Another vendor, Shamin Ramoutar, added, “It have some vendors here who solely depend on this and it is very hard for us to be out in the rain and the sun. Some have vehicles who could take home their goods to and from morning and evening and some have no transport.”
Also concerned about the inclement weather, she said it would cost them $100 a day to rent a tent. They were also concerned that the project would take more than a month to complete.
Ramoutar said some time ago, repairs were done to another area of the market and it was closed for months.
While officials from the Princes Town Regional Corporation met with them last week, she said their concerns were not taken into consideration.
Corporation chairman Gowrie Roopnarine, who was at the market, explained that the $500,000 contract was awarded by the Central Tenders Board and has to be completed within a certain time.
However, he agreed to push back the project to November 5, the day after Divali, to accommodate the vendors.
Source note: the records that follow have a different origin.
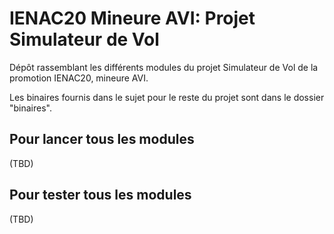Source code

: # IENAC20 Mineure AVI: Projet Simulateur de Vol

Dépôt rassemblant les différents modules du projet Simulateur de Vol de la promotion IENAC20, mineure AVI.

Les binaires fournis dans le sujet pour le reste du projet sont dans le dossier "binaires".

## Pour lancer tous les modules

(TBD)

## Pour tester tous les modules

(TBD)
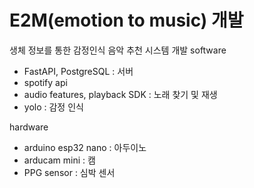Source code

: # E2M(emotion to music) 개발
생체 정보를 통한 감정인식 음악 추천 시스템 개발
software
- FastAPI, PostgreSQL            : 서버
- spotify api
- audio features, playback SDK   : 노래 찾기 및 재생
- yolo                           : 감정 인식

hardware
- arduino esp32 nano             : 아두이노
- arducam mini                   : 캠
- PPG sensor                     : 심박 센서
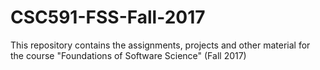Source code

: # CSC591-FSS-Fall-2017

This repository contains the assignments, projects and other material for the course "Foundations of Software Science" (Fall 2017)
Expressing disappointment with the action taken by the vendors, he said councillor Latchmi Narine Ramdhan, chairman of market and vending, and other corporation employees had met with them and they agreed to relocate.
Ramdhan said the previous project, which involved roof repairs, took several months to complete because of the COVID-19 restrictions and the inclement weather.
But Ramdhan said the current project involved tiling and other internal repairs and the contractor would be working seven days a week to ensure it is completed in time. Roopnarine, who subsequently met with the vendors, assured he would do everything possible to ensure the repairs are completed within the time frame.